What to do
**1)** In the text on autism among the Amish, what would most likely explain a lower prevalence of autism among the Amish?
**2)** Return the part of the text on autism among the Amish from "Two sources I" to "will be suspect.", copied word for word.

Page text
───


    But, there is a “flip” side to genetic drift in a small, inbreeding population. The prevalence of a deleterious gene can also decrease (or even go to zero), leading to lower-than-average incidence of a particular genetic disorder. Thus, it is possible that the Amish (and Mennonites) have lost some of the susceptibility alleles for autism.

    Unfortunately, we have no good data on the prevalence of autism among the Amish – Mr. Olmsted’s half-hearted attempts notwithstanding. But, even if we did find that the Amish have a lower prevalence of autism, it would not necessarily have anything to do with vaccination. In fact, the most likely cause would be genetic drift and the loss of “autism alleles”.

    This brings up the larger problem of studying groups that don’t vaccinate. In the case of the Amish, we’d also have to confront the fact that they are not genetically similar to the general population. By this, I don’t mean that they are “mutants” (ala “X-Men”) or that they aren’t human, just that they have a drastically different genetic diversity (and allelic distribution) than the rest of the country.

    Also, if you compare the Amish to the rest of the country in respect to autism, why would you settle on vaccines as the main difference – as Mr. Olmsted implies? Why not look at their television viewing habits (very different from the general population), their exposure to plastics or their mental stress levels? Why would vaccination – arguably the practice the Amish share most with the rest of the country – be your focus?

    Unless, of course, you had an agenda.


  • 11 Sullivan // Dec 10, 2009 at 5:33 pm

    If they ever carry out an exhaustive state-of-the-art prevalence study of autism among the Amish, I predict they will find autism is considerably more common there than normal.

    Two sources I have contacted indicate the rate of non-idiopathic autism it is indeed lower. These are nonscientific surveys, one very nonscientific. They also note that the vaccination rate has increased dramatically in the last 15 years, with no concurrent increase in autism.

  • 12 Alpo // Jan 21, 2010 at 1:08 pm

    Why not just perform a vaccinated v never vaccinated study with independent examiners and we can all quit blabbing and have some hard, reliable science? End of story.

  • 13 autblog // Jan 21, 2010 at 1:46 pm

    Some people will never be satisfied. They just know it has to be the vaccines, and any study to the contrary will be suspect.

───

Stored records
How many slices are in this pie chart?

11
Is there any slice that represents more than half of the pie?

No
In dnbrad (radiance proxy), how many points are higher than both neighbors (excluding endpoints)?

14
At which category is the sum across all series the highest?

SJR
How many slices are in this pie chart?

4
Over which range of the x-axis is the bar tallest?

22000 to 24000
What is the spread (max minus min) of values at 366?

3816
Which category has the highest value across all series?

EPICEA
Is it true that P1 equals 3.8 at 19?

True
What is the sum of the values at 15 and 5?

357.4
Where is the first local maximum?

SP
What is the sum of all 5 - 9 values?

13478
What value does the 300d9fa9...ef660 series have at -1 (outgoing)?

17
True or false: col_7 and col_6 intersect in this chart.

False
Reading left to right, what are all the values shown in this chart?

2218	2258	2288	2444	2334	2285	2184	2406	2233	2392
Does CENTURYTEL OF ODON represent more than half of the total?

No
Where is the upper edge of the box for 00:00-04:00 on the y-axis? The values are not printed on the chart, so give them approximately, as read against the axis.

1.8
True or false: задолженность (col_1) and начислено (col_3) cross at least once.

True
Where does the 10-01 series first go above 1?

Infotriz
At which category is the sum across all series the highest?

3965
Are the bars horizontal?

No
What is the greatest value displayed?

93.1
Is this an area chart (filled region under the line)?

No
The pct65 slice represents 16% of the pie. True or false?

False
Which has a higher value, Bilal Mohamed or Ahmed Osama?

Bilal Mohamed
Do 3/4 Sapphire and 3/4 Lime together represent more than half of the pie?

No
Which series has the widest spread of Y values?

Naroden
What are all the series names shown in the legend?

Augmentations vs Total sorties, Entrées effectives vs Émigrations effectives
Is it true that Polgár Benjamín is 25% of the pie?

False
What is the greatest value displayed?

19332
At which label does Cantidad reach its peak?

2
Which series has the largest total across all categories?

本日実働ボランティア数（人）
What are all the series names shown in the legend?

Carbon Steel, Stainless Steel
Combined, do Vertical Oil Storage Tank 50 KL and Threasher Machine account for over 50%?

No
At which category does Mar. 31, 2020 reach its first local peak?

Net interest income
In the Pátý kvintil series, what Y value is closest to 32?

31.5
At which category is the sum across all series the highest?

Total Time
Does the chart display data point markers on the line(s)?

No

───

Answers for the exercise
**1)** Genetic drift and the loss of "autism alleles."

**2)**
Two sources I have contacted indicate the rate of non-idiopathic autism it is indeed lower. These are nonscientific surveys, one very nonscientific. They also note that the vaccination rate has increased dramatically in the last 15 years, with no concurrent increase in autism.

  • 12 Alpo // Jan 21, 2010 at 1:08 pm

    Why not just perform a vaccinated v never vaccinated study with independent examiners and we can all quit blabbing and have some hard, reliable science? End of story.

  • 13 autblog // Jan 21, 2010 at 1:46 pm

    Some people will never be satisfied. They just know it has to be the vaccines, and any study to the contrary will be suspect.